● **Source text**:
..........

Shooting of films, television serials and OTT content has now been crippled for three days.

"They have a symbiotic relationship, one section cannot function without the other. They complement each other. I am quite sure they will sort this out and find an amicable resolution," chief minister Mamata Banerjee said in response to a question on Monday.

The deadlock began when technicians did not turn up on the floor on the first day of the shoot of an unnamed film on Saturday because their association had debarred the director, Rahool Mukherjee.

The Federation of Cine Technicians and Workers of Eastern India (FCTWEI) had barred Mukherjee from making films for three months for allegedly violating norms by visiting Bangladesh to shoot an OTT film without intimation to the federation and taking the help of technicians in Dhaka.

The federation represents 26 associations or guilds — made up of different persons who are part of a shoot, from directors to people in charge of lights.

The Directors' Association of Eastern India, which is also part of the federation, revoked the bar on Mukherjee. The technicians, however, refused to budge and did not turn up for the Saturday shooting schedule of the unnamed film, produced by SVF and starring Prosenjit Chatterjee and Anirban Bhattacharya.

The move vertically split the television and film industry into two camps.

A large section of producers, directors and actors has rallied behind Mukherjee. The directors' guild decided to go on an indefinite cease-work till the "problem is addressed in an amicable manner”. The Welfare Association of Television Producers has sided with the directors.

Several directors met at Prosenjit's Ballygunge home on Monday afternoon and then at Tollygunge late at night. The most common complaint that emerged was the need for laws that are in keeping with the changing times and framed by a neutral third party, not a federation which was likened to a "trade union".

"This is not a clash between directors and technicians. We are like family. But we need to review if what we follow can be called laws," actor-filmmaker Kaushik Ganguly told a news conference late on Monday.

His colleague, filmmaker Indranil Roychowdhury, said the "regulatory shackles" imposed by the federation were stifling. "Can the federation be a regulatory body? Television, OTT or films, everybody is troubled. We need a re-evaluation by a neutral third party acceptable to both sides. The third party may be one or more persons but must have a realistic knowledge of cinema and know the nuances of law," he said.

Actor-director Anirban Bhattacharya said: "We are going to continue with the cease-work call. At the same time, we are keeping the doors for discussion open."

Prosenjit urged the need to change with the times. "Some rules need to be changed with the passage of time and progress of technology. We are part of the same family and everyone deserves equal respect."

Some of the foremost film-makers of Bengal — Aniruddha Roy Chowdhury, Arindam Sil, Shiboprosad Mukherjee, Sudeshna Roy, Kaushik Ganguly, Goutam Ghose and Raj Chakraborty, for example — were part of a meeting at Prosenjit's Ballygunge bungalow on Monday afternoon.

..........

● **Extracted material**:
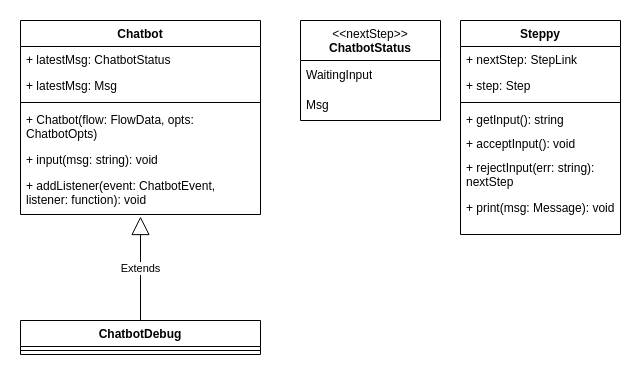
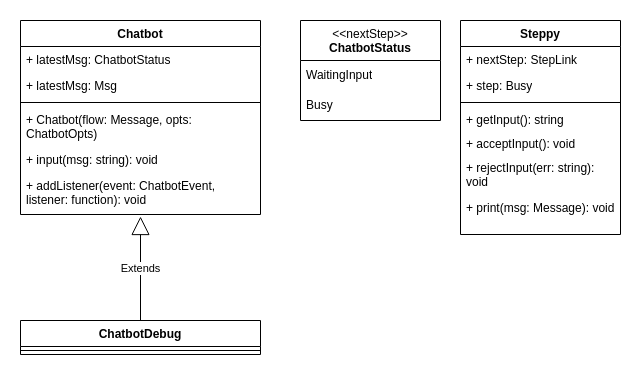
  <mxCell id="0" />
  <mxCell id="1" parent="0" />
  <mxCell id="2" value="Chatbot" style="swimlane;fontStyle=1;align=center;verticalAlign=top;childLayout=stackLayout;horizontal=1;startSize=26;horizontalStack=0;resizeParent=1;resizeParentMax=0;resizeLast=0;collapsible=1;marginBottom=0;whiteSpace=wrap;html=1;" parent="1" vertex="1"><mxGeometry x="20" y="20" width="240" height="194" as="geometry" /></mxCell>
  <mxCell id="3" value="+ latestMsg: ChatbotStatus" style="text;strokeColor=none;fillColor=none;align=left;verticalAlign=top;spacingLeft=4;spacingRight=4;overflow=hidden;rotatable=0;points=[[0,0.5],[1,0.5]];portConstraint=eastwest;whiteSpace=wrap;html=1;" parent="2" vertex="1"><mxGeometry y="26" width="240" height="26" as="geometry" /></mxCell>
  <mxCell id="4" value="+ latestMsg: Msg" style="text;strokeColor=none;fillColor=none;align=left;verticalAlign=top;spacingLeft=4;spacingRight=4;overflow=hidden;rotatable=0;points=[[0,0.5],[1,0.5]];portConstraint=eastwest;whiteSpace=wrap;html=1;" parent="2" vertex="1"><mxGeometry y="52" width="240" height="26" as="geometry" /></mxCell>
  <mxCell id="5" value="" style="line;strokeWidth=1;fillColor=none;align=left;verticalAlign=middle;spacingTop=-1;spacingLeft=3;spacingRight=3;rotatable=0;labelPosition=right;points=[];portConstraint=eastwest;strokeColor=inherit;" parent="2" vertex="1"><mxGeometry y="78" width="240" height="8" as="geometry" /></mxCell>
- <mxCell id="6" value="+ Chatbot(flow: FlowData, opts: ChatbotOpts)" style="text;strokeColor=none;fillColor=none;align=left;verticalAlign=top;spacingLeft=4;spacingRight=4;overflow=hidden;rotatable=0;points=[[0,0.5],[1,0.5]];portConstraint=eastwest;whiteSpace=wrap;html=1;" parent="2" vertex="1"><mxGeometry y="86" width="240" height="40" as="geometry" /></mxCell>
+ <mxCell id="6" value="+ Chatbot(flow: Message, opts: ChatbotOpts)" style="text;strokeColor=none;fillColor=none;align=left;verticalAlign=top;spacingLeft=4;spacingRight=4;overflow=hidden;rotatable=0;points=[[0,0.5],[1,0.5]];portConstraint=eastwest;whiteSpace=wrap;html=1;" parent="2" vertex="1"><mxGeometry y="86" width="240" height="40" as="geometry" /></mxCell>
  <mxCell id="7" value="+ input(msg: string): void" style="text;strokeColor=none;fillColor=none;align=left;verticalAlign=top;spacingLeft=4;spacingRight=4;overflow=hidden;rotatable=0;points=[[0,0.5],[1,0.5]];portConstraint=eastwest;whiteSpace=wrap;html=1;" parent="2" vertex="1"><mxGeometry y="126" width="240" height="26" as="geometry" /></mxCell>
  <mxCell id="8" value="+ addListener(event: ChatbotEvent, listener: function): void" style="text;strokeColor=none;fillColor=none;align=left;verticalAlign=top;spacingLeft=4;spacingRight=4;overflow=hidden;rotatable=0;points=[[0,0.5],[1,0.5]];portConstraint=eastwest;whiteSpace=wrap;html=1;" parent="2" vertex="1"><mxGeometry y="152" width="240" height="42" as="geometry" /></mxCell>
  <mxCell id="9" value="&amp;lt;&amp;lt;nextStep&amp;gt;&amp;gt;&lt;br&gt;&lt;b&gt;ChatbotStatus&lt;/b&gt;" style="swimlane;fontStyle=0;align=center;verticalAlign=top;childLayout=stackLayout;horizontal=1;startSize=40;horizontalStack=0;resizeParent=1;resizeParentMax=0;resizeLast=0;collapsible=0;marginBottom=0;html=1;whiteSpace=wrap;" parent="1" vertex="1"><mxGeometry x="300" y="20" width="140" height="100" as="geometry" /></mxCell>
  <mxCell id="10" value="WaitingInput" style="text;html=1;strokeColor=none;fillColor=none;align=left;verticalAlign=middle;spacingLeft=4;spacingRight=4;overflow=hidden;rotatable=0;points=[[0,0.5],[1,0.5]];portConstraint=eastwest;whiteSpace=wrap;" parent="9" vertex="1"><mxGeometry y="40" width="140" height="30" as="geometry" /></mxCell>
- <mxCell id="11" value="Msg" style="text;html=1;strokeColor=none;fillColor=none;align=left;verticalAlign=middle;spacingLeft=4;spacingRight=4;overflow=hidden;rotatable=0;points=[[0,0.5],[1,0.5]];portConstraint=eastwest;whiteSpace=wrap;" parent="9" vertex="1"><mxGeometry y="70" width="140" height="30" as="geometry" /></mxCell>
+ <mxCell id="11" value="Busy" style="text;html=1;strokeColor=none;fillColor=none;align=left;verticalAlign=middle;spacingLeft=4;spacingRight=4;overflow=hidden;rotatable=0;points=[[0,0.5],[1,0.5]];portConstraint=eastwest;whiteSpace=wrap;" parent="9" vertex="1"><mxGeometry y="70" width="140" height="30" as="geometry" /></mxCell>
  <mxCell id="12" value="Steppy" style="swimlane;fontStyle=1;align=center;verticalAlign=top;childLayout=stackLayout;horizontal=1;startSize=26;horizontalStack=0;resizeParent=1;resizeParentMax=0;resizeLast=0;collapsible=1;marginBottom=0;whiteSpace=wrap;html=1;" parent="1" vertex="1"><mxGeometry x="460" y="20" width="160" height="214" as="geometry" /></mxCell>
  <mxCell id="13" value="+ nextStep: StepLink" style="text;strokeColor=none;fillColor=none;align=left;verticalAlign=top;spacingLeft=4;spacingRight=4;overflow=hidden;rotatable=0;points=[[0,0.5],[1,0.5]];portConstraint=eastwest;whiteSpace=wrap;html=1;" parent="12" vertex="1"><mxGeometry y="26" width="160" height="26" as="geometry" /></mxCell>
- <mxCell id="14" value="+ step: Step" style="text;strokeColor=none;fillColor=none;align=left;verticalAlign=top;spacingLeft=4;spacingRight=4;overflow=hidden;rotatable=0;points=[[0,0.5],[1,0.5]];portConstraint=eastwest;whiteSpace=wrap;html=1;" parent="12" vertex="1"><mxGeometry y="52" width="160" height="26" as="geometry" /></mxCell>
+ <mxCell id="14" value="+ step: Busy" style="text;strokeColor=none;fillColor=none;align=left;verticalAlign=top;spacingLeft=4;spacingRight=4;overflow=hidden;rotatable=0;points=[[0,0.5],[1,0.5]];portConstraint=eastwest;whiteSpace=wrap;html=1;" parent="12" vertex="1"><mxGeometry y="52" width="160" height="26" as="geometry" /></mxCell>
  <mxCell id="15" value="" style="line;strokeWidth=1;fillColor=none;align=left;verticalAlign=middle;spacingTop=-1;spacingLeft=3;spacingRight=3;rotatable=0;labelPosition=right;points=[];portConstraint=eastwest;strokeColor=inherit;" parent="12" vertex="1"><mxGeometry y="78" width="160" height="8" as="geometry" /></mxCell>
  <mxCell id="16" value="+ getInput(): string" style="text;strokeColor=none;fillColor=none;align=left;verticalAlign=top;spacingLeft=4;spacingRight=4;overflow=hidden;rotatable=0;points=[[0,0.5],[1,0.5]];portConstraint=eastwest;whiteSpace=wrap;html=1;" parent="12" vertex="1"><mxGeometry y="86" width="160" height="24" as="geometry" /></mxCell>
  <mxCell id="17" value="+ acceptInput(): void" style="text;strokeColor=none;fillColor=none;align=left;verticalAlign=top;spacingLeft=4;spacingRight=4;overflow=hidden;rotatable=0;points=[[0,0.5],[1,0.5]];portConstraint=eastwest;whiteSpace=wrap;html=1;" parent="12" vertex="1"><mxGeometry y="110" width="160" height="24" as="geometry" /></mxCell>
- <mxCell id="18" value="+ rejectInput(err: string): nextStep" style="text;strokeColor=none;fillColor=none;align=left;verticalAlign=top;spacingLeft=4;spacingRight=4;overflow=hidden;rotatable=0;points=[[0,0.5],[1,0.5]];portConstraint=eastwest;whiteSpace=wrap;html=1;" parent="12" vertex="1"><mxGeometry y="134" width="160" height="40" as="geometry" /></mxCell>
+ <mxCell id="18" value="+ rejectInput(err: string): void" style="text;strokeColor=none;fillColor=none;align=left;verticalAlign=top;spacingLeft=4;spacingRight=4;overflow=hidden;rotatable=0;points=[[0,0.5],[1,0.5]];portConstraint=eastwest;whiteSpace=wrap;html=1;" parent="12" vertex="1"><mxGeometry y="134" width="160" height="40" as="geometry" /></mxCell>
  <mxCell id="19" value="+ print(msg: Message): void" style="text;strokeColor=none;fillColor=none;align=left;verticalAlign=top;spacingLeft=4;spacingRight=4;overflow=hidden;rotatable=0;points=[[0,0.5],[1,0.5]];portConstraint=eastwest;whiteSpace=wrap;html=1;" parent="12" vertex="1"><mxGeometry y="174" width="160" height="40" as="geometry" /></mxCell>
  <mxCell id="20" value="ChatbotDebug" style="swimlane;fontStyle=1;align=center;verticalAlign=top;childLayout=stackLayout;horizontal=1;startSize=26;horizontalStack=0;resizeParent=1;resizeParentMax=0;resizeLast=0;collapsible=1;marginBottom=0;whiteSpace=wrap;html=1;" vertex="1" parent="1"><mxGeometry x="20" y="320" width="240" height="34" as="geometry" /></mxCell>
  <mxCell id="21" value="" style="line;strokeWidth=1;fillColor=none;align=left;verticalAlign=middle;spacingTop=-1;spacingLeft=3;spacingRight=3;rotatable=0;labelPosition=right;points=[];portConstraint=eastwest;strokeColor=inherit;" vertex="1" parent="20"><mxGeometry y="26" width="240" height="8" as="geometry" /></mxCell>
  <mxCell id="22" value="Extends" style="endArrow=block;endSize=16;endFill=0;html=1;rounded=0;exitX=0.5;exitY=0;exitDx=0;exitDy=0;entryX=0.5;entryY=1.048;entryDx=0;entryDy=0;entryPerimeter=0;" edge="1" parent="1" source="20" target="8"><mxGeometry width="160" relative="1" as="geometry"><mxPoint x="290" y="250" as="sourcePoint" /><mxPoint x="140" y="240" as="targetPoint" /></mxGeometry></mxCell>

..........

● **The tasks**:
**a)** In the article on the film industry deadlock, rewrite the passage from "A large section" to "late on Monday.", putting "press conference" in place of "news conference".
**b)** According to the article on the film industry deadlock, for how long did the federation bar Rahool Mukherjee from making films?
**c)** Translate this sentence from the article on the film industry deadlock into Spanish: "We are part of the same family and everyone deserves equal respect."

● **Solution set**:
**a)**
A large section of producers, directors and actors has rallied behind Mukherjee. The directors' guild decided to go on an indefinite cease-work till the "problem is addressed in an amicable manner”. The Welfare Association of Television Producers has sided with the directors.

Several directors met at Prosenjit's Ballygunge home on Monday afternoon and then at Tollygunge late at night. The most common complaint that emerged was the need for laws that are in keeping with the changing times and framed by a neutral third party, not a federation which was likened to a "trade union".

"This is not a clash between directors and technicians. We are like family. But we need to review if what we follow can be called laws," actor-filmmaker Kaushik Ganguly told a press conference late on Monday.

**b)** Three months.

**c)** Somos parte de la misma familia y todos merecen el mismo respeto.